## [TASK DESCRIPTION]
Every line in the records below with the string "name" is to be copied out.

## [PROVIDED DATA]
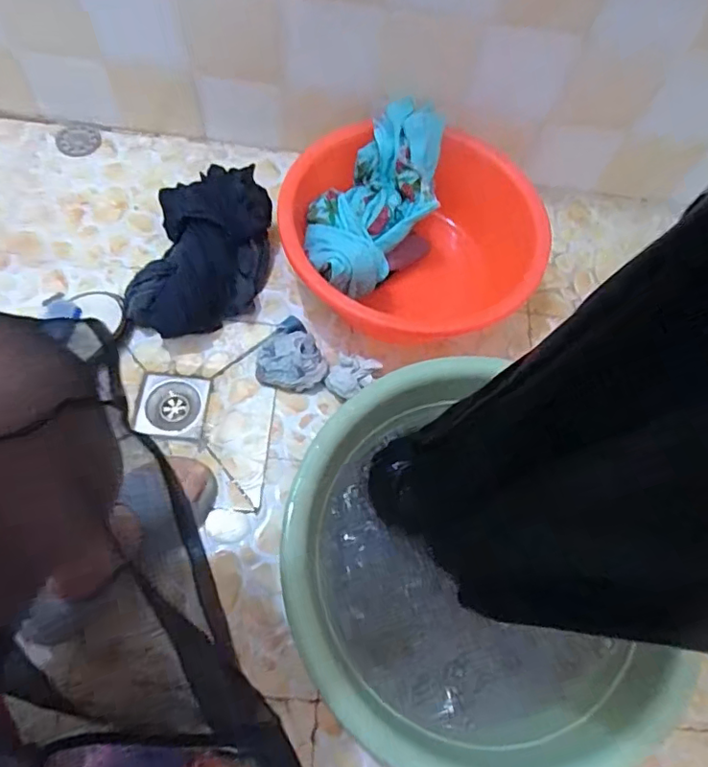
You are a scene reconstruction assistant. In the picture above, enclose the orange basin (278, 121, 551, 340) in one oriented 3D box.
[{"bbox_3d":[0.086,-0.224,0.870,0.386,0.171,0.368,3,65,-6],"label":"orange basin"}]

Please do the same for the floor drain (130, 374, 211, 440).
[{"bbox_3d":[-0.276,0.035,0.817,0.102,0.016,0.097,6,67,0],"label":"floor drain"}]

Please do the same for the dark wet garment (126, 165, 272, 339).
[{"bbox_3d":[-0.238,-0.215,0.860,0.181,0.102,0.293,13,65,0],"label":"dark wet garment"}]

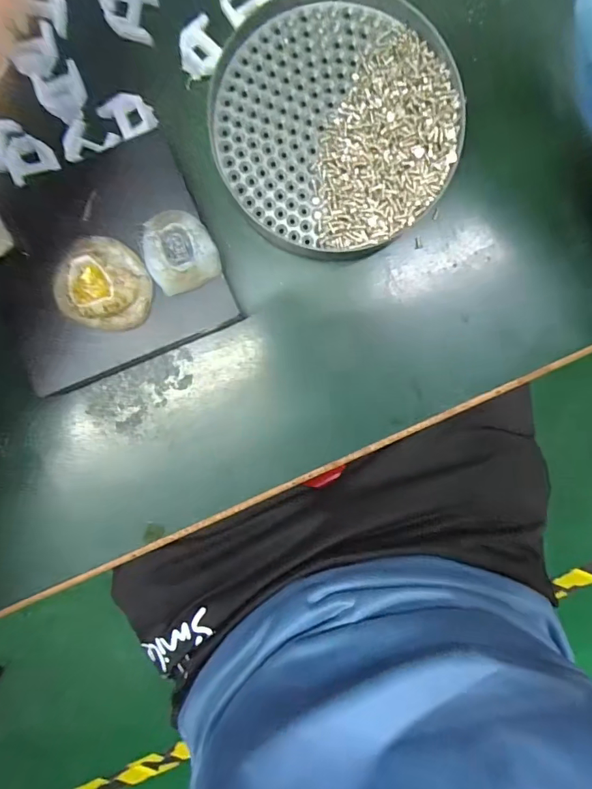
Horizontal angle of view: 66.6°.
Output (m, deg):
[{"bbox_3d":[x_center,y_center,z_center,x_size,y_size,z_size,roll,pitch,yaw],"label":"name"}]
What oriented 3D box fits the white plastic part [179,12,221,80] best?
[{"bbox_3d":[-0.046,-0.164,0.213,0.019,0.010,0.027,-13,94,3],"label":"white plastic part"}]

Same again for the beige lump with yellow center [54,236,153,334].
[{"bbox_3d":[-0.087,-0.050,0.203,0.041,0.013,0.039,0,94,2],"label":"beige lump with yellow center"}]

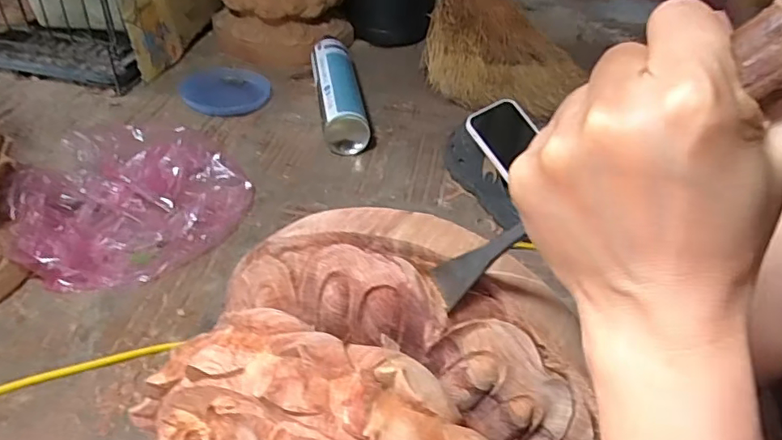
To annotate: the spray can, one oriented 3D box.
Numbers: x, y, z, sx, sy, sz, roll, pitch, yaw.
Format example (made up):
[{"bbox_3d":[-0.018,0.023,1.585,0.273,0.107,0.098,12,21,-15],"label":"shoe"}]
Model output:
[{"bbox_3d":[-0.079,-0.193,0.857,0.068,0.069,0.268,-2,41,-11],"label":"spray can"}]

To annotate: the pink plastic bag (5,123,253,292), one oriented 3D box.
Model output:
[{"bbox_3d":[-0.287,-0.031,0.637,0.243,0.075,0.205,-9,42,-18],"label":"pink plastic bag"}]

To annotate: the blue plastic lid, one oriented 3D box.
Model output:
[{"bbox_3d":[-0.271,-0.212,0.901,0.138,0.010,0.147,4,40,-3],"label":"blue plastic lid"}]

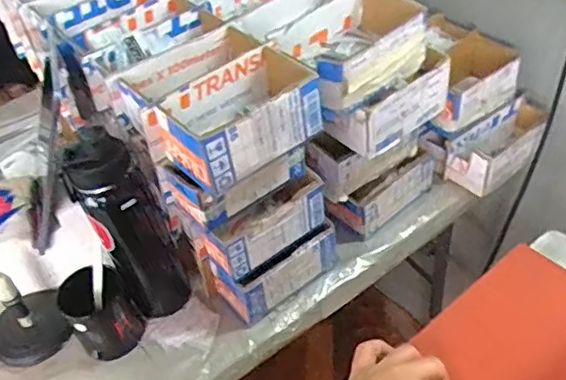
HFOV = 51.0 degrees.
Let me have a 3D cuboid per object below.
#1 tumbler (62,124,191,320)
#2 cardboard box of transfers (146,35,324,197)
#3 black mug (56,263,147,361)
[{"bbox_3d":[-0.182,0.055,0.723,0.083,0.271,0.078,-4,43,4],"label":"tumbler"},{"bbox_3d":[-0.045,-0.077,0.628,0.174,0.071,0.100,-33,49,-25],"label":"cardboard box of transfers"},{"bbox_3d":[-0.231,0.154,0.748,0.079,0.091,0.088,-32,48,-24],"label":"black mug"}]

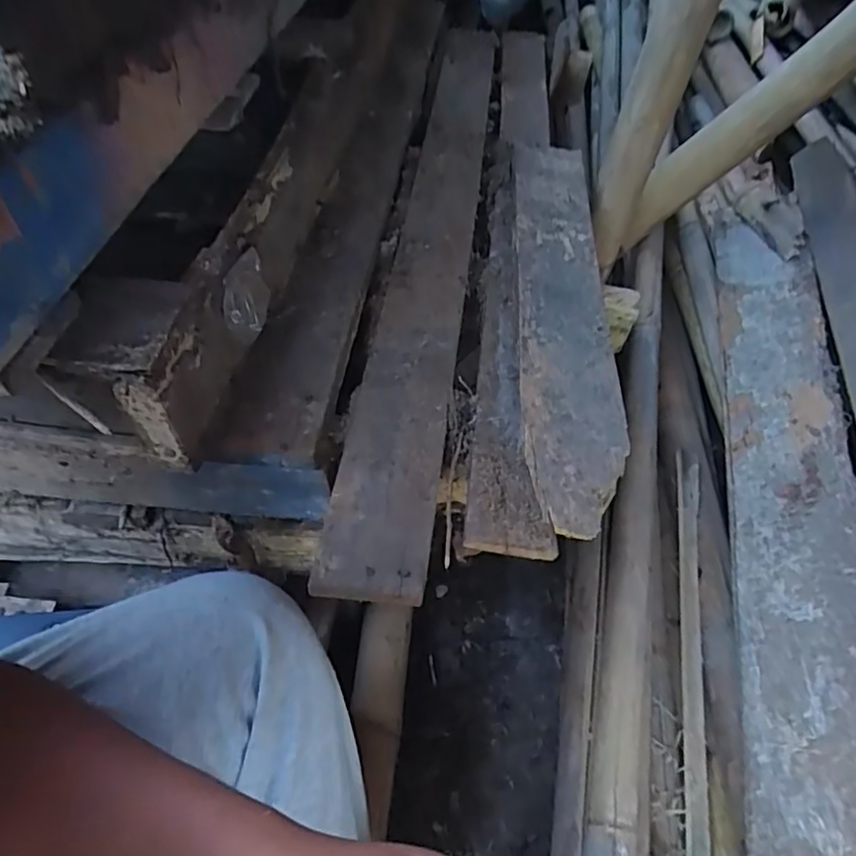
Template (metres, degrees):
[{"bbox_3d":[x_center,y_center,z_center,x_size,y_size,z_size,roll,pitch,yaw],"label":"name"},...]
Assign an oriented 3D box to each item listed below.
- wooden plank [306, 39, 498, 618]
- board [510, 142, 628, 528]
[{"bbox_3d":[0.017,-0.252,0.700,0.085,0.025,0.928,6,51,5],"label":"wooden plank"},{"bbox_3d":[0.130,-0.136,0.604,0.083,0.015,0.540,3,51,3],"label":"board"}]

## [EXERCISE ANSWER]
[{"bbox_3d":[x_center,y_center,z_center,x_size,y_size,z_size,roll,pitch,yaw],"label":"name"}]
[{"bbox_3d":[x_center,y_center,z_center,x_size,y_size,z_size,roll,pitch,yaw],"label":"name"},...]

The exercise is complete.